Приступ шёл тяжкий, намного тяжелее, чем я себе рассчитывал. Она горела.

— Лёд весь, какой есть в леднике. Колотый, в холстину, — бросил я няньке через плечо. — И воды кипячёной, остудить. Живо.

Сорок один градус, если не больше. Я чувствовал жар ладонью через рубашку, не касаясь. Дрожь уже отошла, шёл сухой злой огонь, дыхание частило, и пульс под моими пальцами сильно менялся, становился быстрым и мелким.

Я делал что положено. Обтирание, лёд из погреба к голове, питьё с ложки. Нянька держала свечу, в дверях спальни стояли оба родственника, и старший всё говорил, мягко, не умолкая, что на всё воля Божья и что бедняжка очень устала.

— Не пора ли, сударь, за священником послать? — осведомился он в какую-то минуту, сладко и скорбно.

— За льдом пошлите, — ответил я, не оборачиваясь. — Священник подождёт.

Кто-то из наблюдавших за нами родственников хмыкнул. Причём одобрительно.

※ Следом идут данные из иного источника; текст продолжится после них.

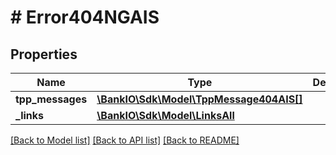 # # Error404NGAIS

## Properties

Name | Type | Description | Notes
------------ | ------------- | ------------- | -------------
**tpp_messages** | [**\BankIO\Sdk\Model\TppMessage404AIS[]**](TppMessage404AIS.md) |  | [optional] 
**_links** | [**\BankIO\Sdk\Model\LinksAll**](LinksAll.md) |  | [optional] 

[[Back to Model list]](../../README.md#documentation-for-models) [[Back to API list]](../../README.md#documentation-for-api-endpoints) [[Back to README]](../../README.md)


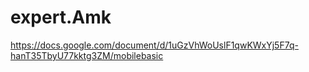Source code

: # expert.Amk
https://docs.google.com/document/d/1uGzVhWoUslF1qwKWxYj5F7q-hanT35TbyU77kktg3ZM/mobilebasic
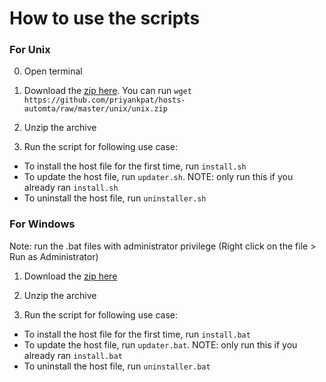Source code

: # How to use the scripts

### For Unix

0. Open terminal

1. Download the [zip here](https://github.com/priyankpat/hosts-automta/raw/master/unix/unix.zip). You can run `wget https://github.com/priyankpat/hosts-automta/raw/master/unix/unix.zip`

2. Unzip the archive

3. Run the script for following use case:
- To install the host file for the first time, run `install.sh`
- To update the host file, run `updater.sh`. NOTE: only run this if you already ran `install.sh`
- To uninstall the host file, run `uninstaller.sh`

### For Windows

Note: run the .bat files with administrator privilege (Right click on the file > Run as Administrator)

1. Download the [zip here](https://github.com/priyankpat/hosts-automta/raw/master/windows/windows.zip)

2. Unzip the archive

3. Run the script for following use case:
- To install the host file for the first time, run `install.bat`
- To update the host file, run `updater.bat`. NOTE: only run this if you already ran `install.bat`
- To uninstall the host file, run `uninstaller.bat`
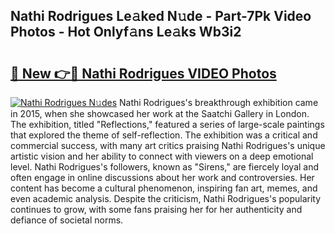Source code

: ## Nathi Rodrigues Le𝚊ked N𝚞de - Part-7Pk Video Photos - Hot Onlyf𝚊ns Le𝚊ks Wb3i2

# <h2><a href="http://ab7650.deff.icu/?id=Nathi+Rodrigues">🔗 New 👉🔴 Nathi Rodrigues VIDEO Photos</a></h2>

[![Nathi Rodrigues N𝚞des](https://i.imgur.com/rIISA9y.gif)](http://ab7650.deff.icu/?id=Nathi+Rodrigues)
Nathi Rodrigues's breakthrough exhibition came in 2015, when she showcased her work at the Saatchi Gallery in London. The exhibition, titled "Reflections," featured a series of large-scale paintings that explored the theme of self-reflection. The exhibition was a critical and commercial success, with many art critics praising Nathi Rodrigues's unique artistic vision and her ability to connect with viewers on a deep emotional level. Nathi Rodrigues's followers, known as "Sirens," are fiercely loyal and often engage in online discussions about her work and controversies. Her content has become a cultural phenomenon, inspiring fan art, memes, and even academic analysis. Despite the criticism, Nathi Rodrigues's popularity continues to grow, with some fans praising her for her authenticity and defiance of societal norms.

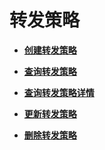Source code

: # 转发策略<a name="zh-cn_topic_0136295313"></a>

-   **[创建转发策略](创建转发策略-4.md)**  

-   **[查询转发策略](查询转发策略.md)**  

-   **[查询转发策略详情](查询转发策略详情.md)**  

-   **[更新转发策略](更新转发策略.md)**  

-   **[删除转发策略](删除转发策略.md)**  


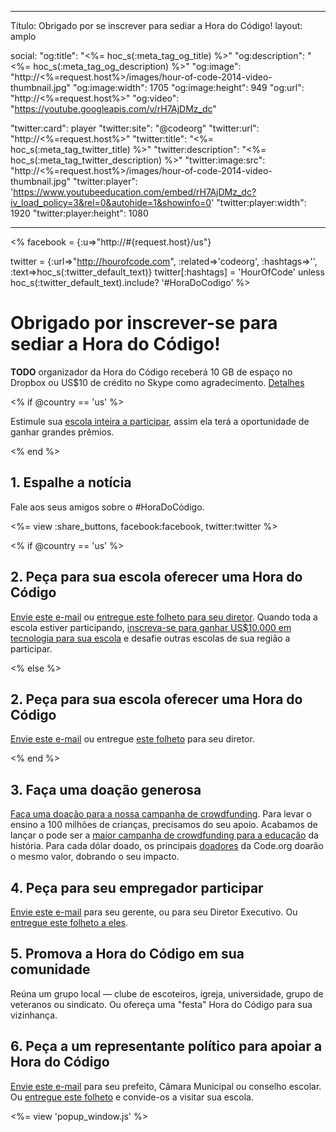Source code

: * * *

Título: Obrigado por se inscrever para sediar a Hora do Código! layout: amplo

social: "og:title": "<%= hoc_s(:meta_tag_og_title) %>" "og:description": "<%= hoc_s(:meta_tag_og_description) %>" "og:image": "http://<%=request.host%>/images/hour-of-code-2014-video-thumbnail.jpg" "og:image:width": 1705 "og:image:height": 949 "og:url": "http://<%=request.host%>" "og:video": "https://youtube.googleapis.com/v/rH7AjDMz_dc"

"twitter:card": player "twitter:site": "@codeorg" "twitter:url": "http://<%=request.host%>" "twitter:title": "<%= hoc_s(:meta_tag_twitter_title) %>" "twitter:description": "<%= hoc_s(:meta_tag_twitter_description) %>" "twitter:image:src": "http://<%=request.host%>/images/hour-of-code-2014-video-thumbnail.jpg" "twitter:player": 'https://www.youtubeeducation.com/embed/rH7AjDMz_dc?iv_load_policy=3&rel=0&autohide=1&showinfo=0' "twitter:player:width": 1920 "twitter:player:height": 1080

* * *

<% facebook = {:u=>"http://#{request.host}/us"}

twitter = {:url=>"http://hourofcode.com", :related=>'codeorg', :hashtags=>'', :text=>hoc_s(:twitter_default_text)} twitter[:hashtags] = 'HourOfCode' unless hoc_s(:twitter_default_text).include? '#HoraDoCodigo' %>

# Obrigado por inscrever-se para sediar a Hora do Código!

**TODO** organizador da Hora do Código receberá 10 GB de espaço no Dropbox ou US$10 de crédito no Skype como agradecimento. [Detalhes](/prizes)

<% if @country == 'us' %>

Estimule sua [escola inteira a participar](/us/prizes), assim ela terá a oportunidade de ganhar grandes prêmios.

<% end %>

## 1. Espalhe a notícia

Fale aos seus amigos sobre o #HoraDoCódigo.

<%= view :share_buttons, facebook:facebook, twitter:twitter %>

<% if @country == 'us' %>

## 2. Peça para sua escola oferecer uma Hora do Código

[Envie este e-mail](/resources#email) ou [entregue este folheto para seu diretor](/files/schools-handout.pdf). Quando toda a escola estiver participando, [inscreva-se para ganhar US$10.000 em tecnologia para sua escola](/prizes) e desafie outras escolas de sua região a participar.

<% else %>

## 2. Peça para sua escola oferecer uma Hora do Código

[Envie este e-mail](/resources#email) ou entregue [este folheto](/files/schools-handout.pdf) para seu diretor.

<% end %>

## 3. Faça uma doação generosa

[Faça uma doação para a nossa campanha de crowdfunding](http://code.org/donate). Para levar o ensino a 100 milhões de crianças, precisamos do seu apoio. Acabamos de lançar o pode ser a [maior campanha de crowdfunding para a educação](http://code.org/donate) da história. Para cada dólar doado, os principais [doadores](http://code.org/about/donors) da Code.org doarão o mesmo valor, dobrando o seu impacto.

## 4. Peça para seu empregador participar

[Envie este e-mail](/resources#email) para seu gerente, ou para seu Diretor Executivo. Ou [entregue este folheto a eles](/resources/hoc-one-pager.pdf).

## 5. Promova a Hora do Código em sua comunidade

Reúna um grupo local — clube de escoteiros, igreja, universidade, grupo de veteranos ou sindicato. Ou ofereça uma "festa" Hora do Código para sua vizinhança.

## 6. Peça a um representante político para apoiar a Hora do Código

[Envie este e-mail](/resources#politicians) para seu prefeito, Câmara Municipal ou conselho escolar. Ou [entregue este folheto](/resources/hoc-one-pager.pdf) e convide-os a visitar sua escola.

<%= view 'popup_window.js' %>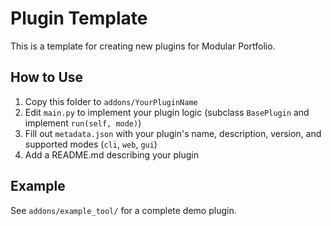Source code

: # Plugin Template

This is a template for creating new plugins for Modular Portfolio.

## How to Use
1. Copy this folder to `addons/YourPluginName`
2. Edit `main.py` to implement your plugin logic (subclass `BasePlugin` and implement `run(self, mode)`)
3. Fill out `metadata.json` with your plugin's name, description, version, and supported modes (`cli`, `web`, `gui`)
4. Add a README.md describing your plugin

## Example
See `addons/example_tool/` for a complete demo plugin.
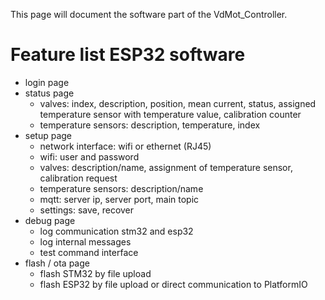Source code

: This page will document the software part of the VdMot_Controller.

# Feature list ESP32 software
- login page
- status page
  - valves: index, description, position, mean current, status, assigned temperature sensor with temperature value, calibration counter
  - temperature sensors: description, temperature, index
- setup page
  - network interface: wifi or ethernet (RJ45)
  - wifi: user and password
  - valves: description/name, assignment of temperature sensor, calibration request
  - temperature sensors: description/name
  - mqtt: server ip, server port, main topic
  - settings: save, recover
- debug page
  - log communication stm32 and esp32
  - log internal messages
  - test command interface
- flash / ota page
  - flash STM32 by file upload
  - flash ESP32 by file upload or direct communication to PlatformIO
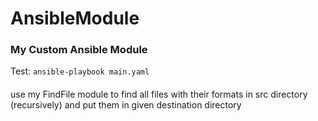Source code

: # AnsibleModule
### My Custom Ansible Module
Test: `ansible-playbook main.yaml`
####
use my FindFile module to find all files with their formats in src directory (recursively) and put them in given destination directory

А потом пациентка моя замолчала. Выдала последнее слово в бреду и затихла. Тут же обмякла, и рука её, которую я держал, сделалась чужой. Я попытался нащупать пульс на шее, но…

Пульса не было. Грудь не поднималась.

Неужто сердце остановилось?

А вот теперь пошёл обратный отсчёт. Я принялся мыслить и действовать на чистых инстинктах медика.

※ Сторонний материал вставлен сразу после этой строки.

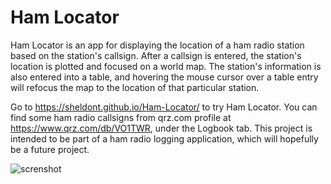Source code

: <h1>Ham Locator</h1>

Ham Locator is an app for displaying the location of a ham radio station based on the station's callsign. After a callsign is entered, the station's location is plotted and focused on a world map. The station's information is also entered into a table, and hovering the mouse cursor over a table entry will refocus the map to the location of that particular station.

Go to https://sheldont.github.io/Ham-Locator/ to try Ham Locator. You can find some ham radio callsigns from qrz.com profile at https://www.qrz.com/db/VO1TWR, under the Logbook tab. This project is intended to be part of a ham radio logging application, which will hopefully be a future project.

![screnshot](https://user-images.githubusercontent.com/109766064/195449306-0c873e94-99fc-490e-81a4-ff90fc7f4acb.png)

Сердце может сорваться на высоте такого жара, это правда, я знал это из опыта. Может.

Но почему-то мне кажется, что случилось это отнюдь не из-за малярии. Есть другая причина. И причина эта как-то связана с появлением тех самых родственников…

Проклятье!

У меня оставалось четыре минуты, и я один в этом веке знал, что с ними делать. Качать сердце. Руками, через грудь, тридцать нажатий, два вдоха, и не останавливаться. Простая наука моего столетия, которой здесь не знает никто, которую здесь не поймёт никто.

Правда, вдохи лучше не делать вовсе. В моём же веке было доказано, что в первые минуты после остановки сердца в крови ещё достаточно кислорода, и важнее всего именно качать. И это мне в плюс, поскольку, проводя искусственное дыхание, я всё же рискую и сам заразиться от неё сифилисом.

Но есть и более серьёзная проблема.

Для всякого, кто стоит сейчас в этих дверях, сердечно-лёгочная реанимация будет выглядеть, как что-то оскорбительное. Чужой в доме мужчина, наёмный лекарь, рвёт одеяло, кладёт руки на грудь беспомощной даме и давит, налегая всем весом, раз за разом. При родне. При свидетелях. За такое в этом веке не жалуются. За такое стреляются, судятся и стирают человека в порошок.

А если я этого не сделаю, через четыре минуты её не станет.

Выбора здесь невелик.

Либо дать ей умереть, либо спасать. Спасать, рискуя собой

В комнате, где находился человек, который с самого начала желал ей смерти.

Закончив эту мысль, я сдёрнул с неё одеяло.